## WHAT YOU ARE ASKED TO DO
Every line of the entries below that includes "under" belongs in the answer, copied as written.

## WORKING DATA
------------------------------------------------------------
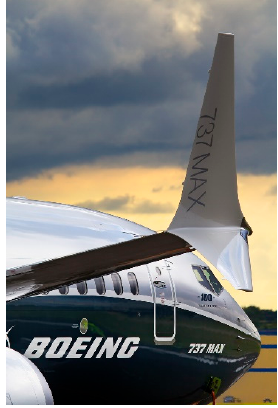
Figure 2. The advance technology (AT) split winglet used for the development of the Boeing 737 MAX wings. Image source: Oleg V. Belyakov, Wikimedia Foundation Inc.—Wingtip Device, 2020 [6].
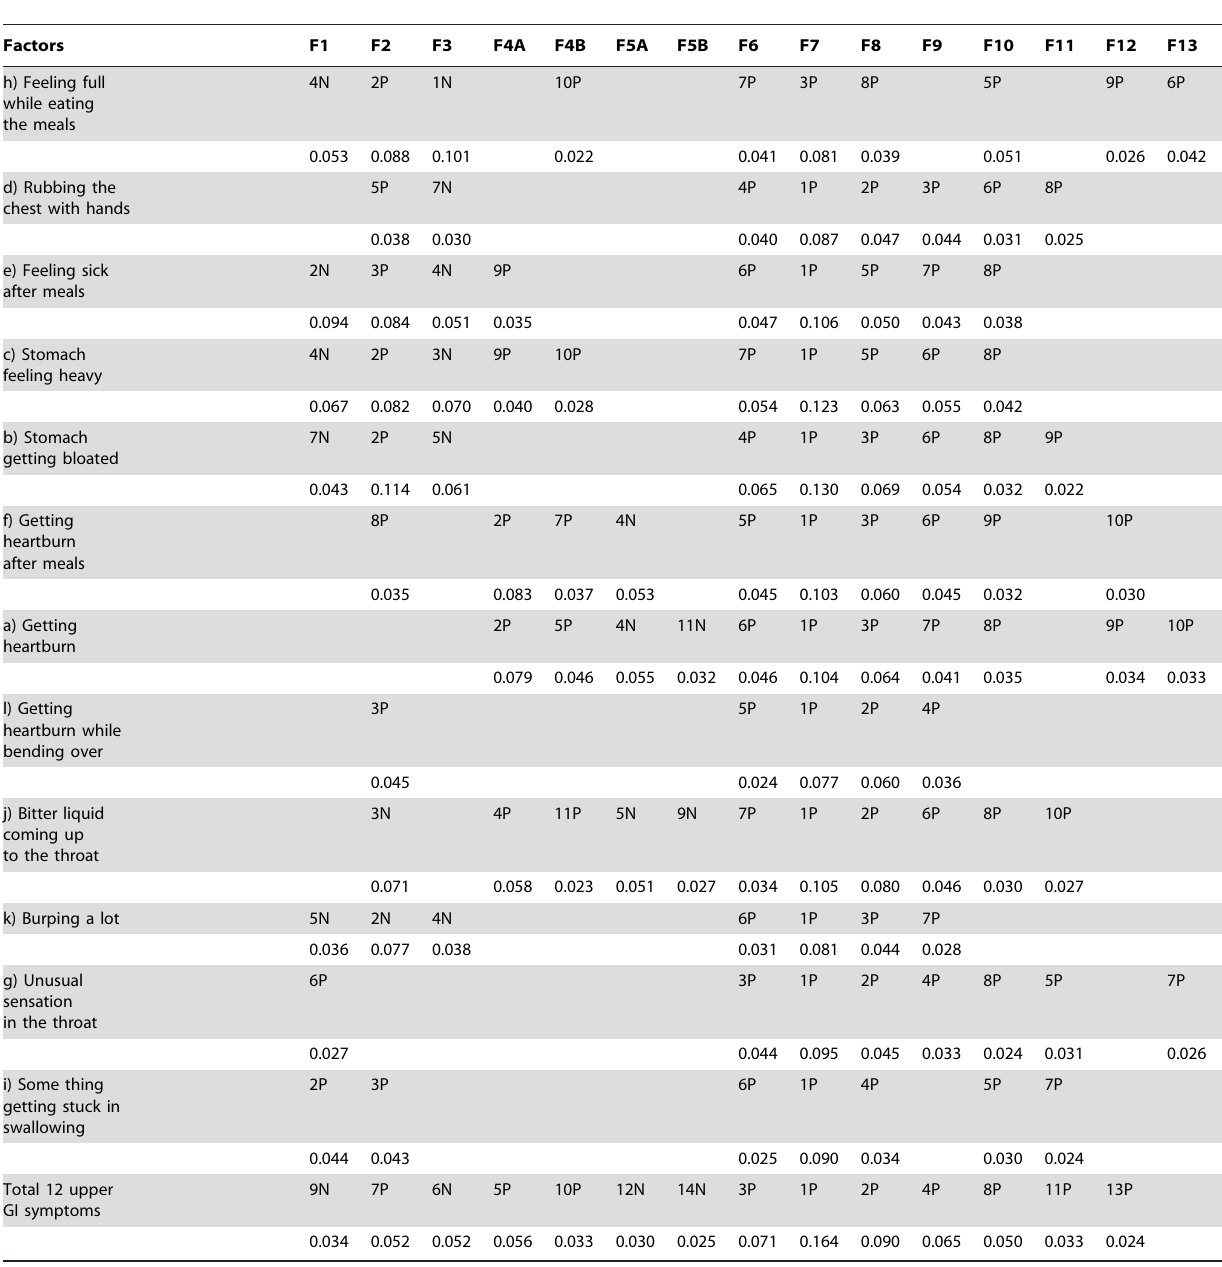
Table 2. Orders, directions, and standardized coefficients of association between the 12 upper GI symptoms and 13 background factors among the 18,097 digestive drug-free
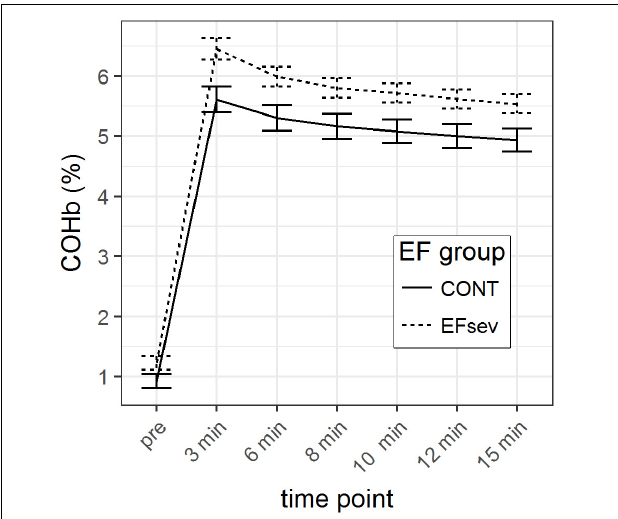
FIGURE 1 | Course of carboxyhemoglobin (COHb) in capillary blood before and after rebreathing of carbon monoxide (CO) for 2 min using the optimized CO rebreathing method (oCORM). Data is displayed during a period of 15 min. Groups: CONT, control subjects; EFsev, subjects with EF < 30%.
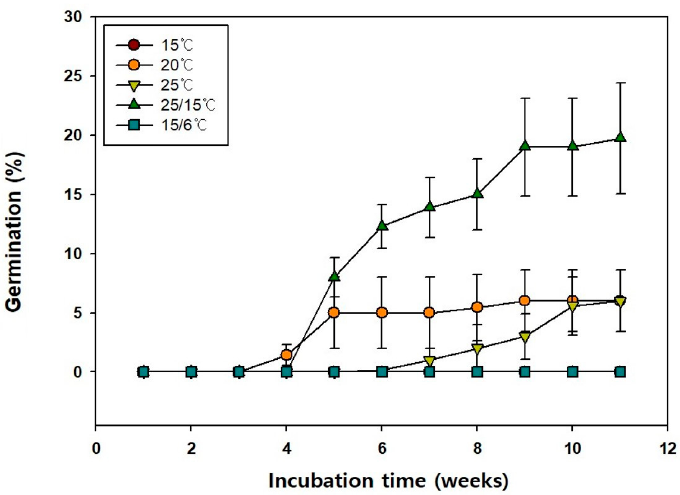
Figure 4. Germination of Vaccinium oldhamii seeds incubated at alternate and constant temperature. Seeds collected in 2021 were used for this study. Vertical bars represent Standard error (n = 4). Table 2. Germination characteristics of Vaccinium oldhamii Miq. seeds under different germination temperature and Gibberellic acid (GA 3 ) treatments.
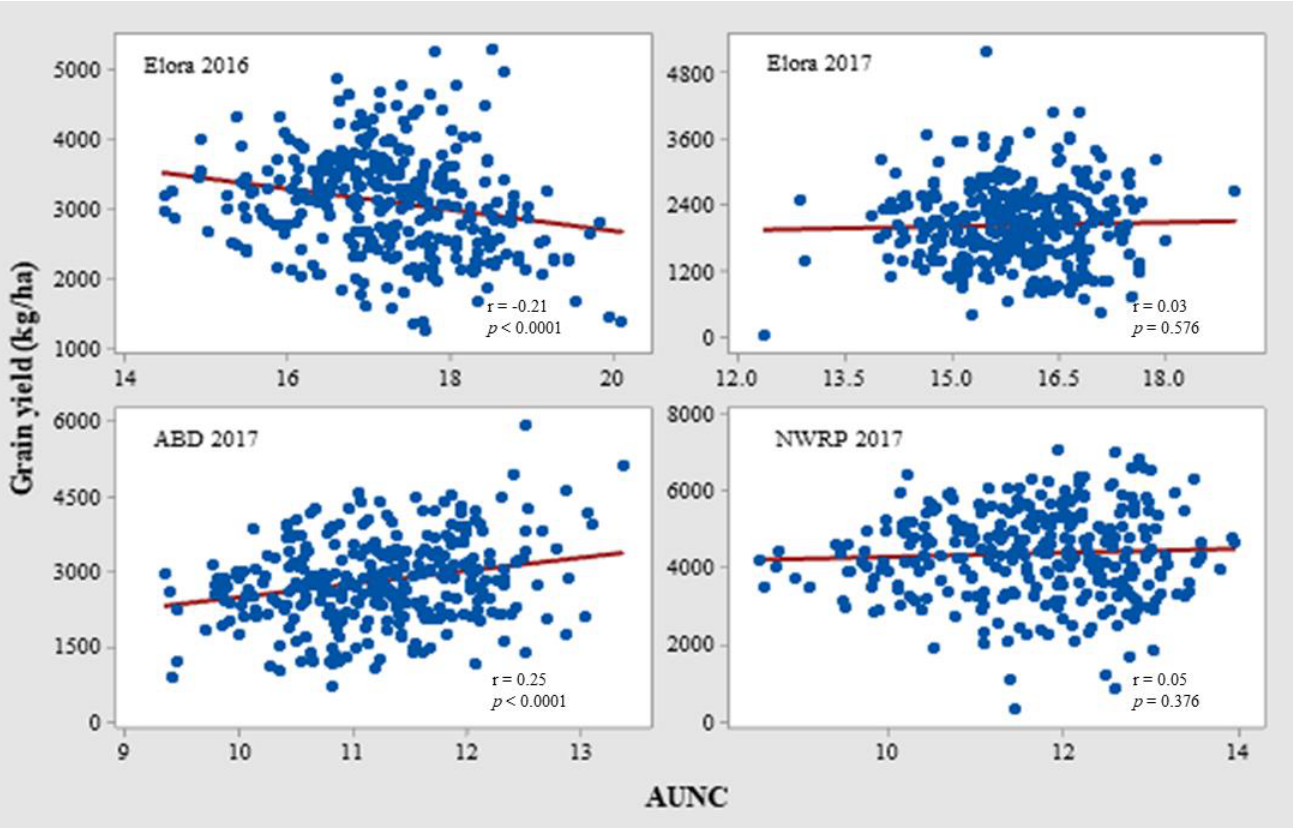
Figure 3. Scatter plots of AUNC with grain yield from four field experiments conducted in 2016 and 17. Trend line indicates a Pearson Correlation line of best fit; Abbreviation: AUNC = Area under NDVI curve.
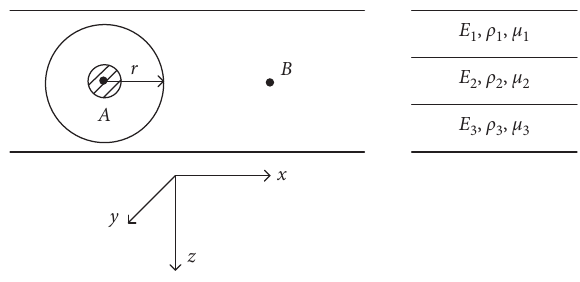
Figure 2: Coordinate system for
------------------------------------------------------------
## EXPECTED ANSWER
Figure 4. Germination of Vaccinium oldhamii seeds incubated at alternate and constant temperature. Seeds collected in 2021 were used for this study. Vertical bars represent Standard error (n = 4). Table 2. Germination characteristics of Vaccinium oldhamii Miq. seeds under different germination temperature and Gibberellic acid (GA 3 ) treatments.
Figure 3. Scatter plots of AUNC with grain yield from four field experiments conducted in 2016 and 17. Trend line indicates a Pearson Correlation line of best fit; Abbreviation: AUNC = Area under NDVI curve.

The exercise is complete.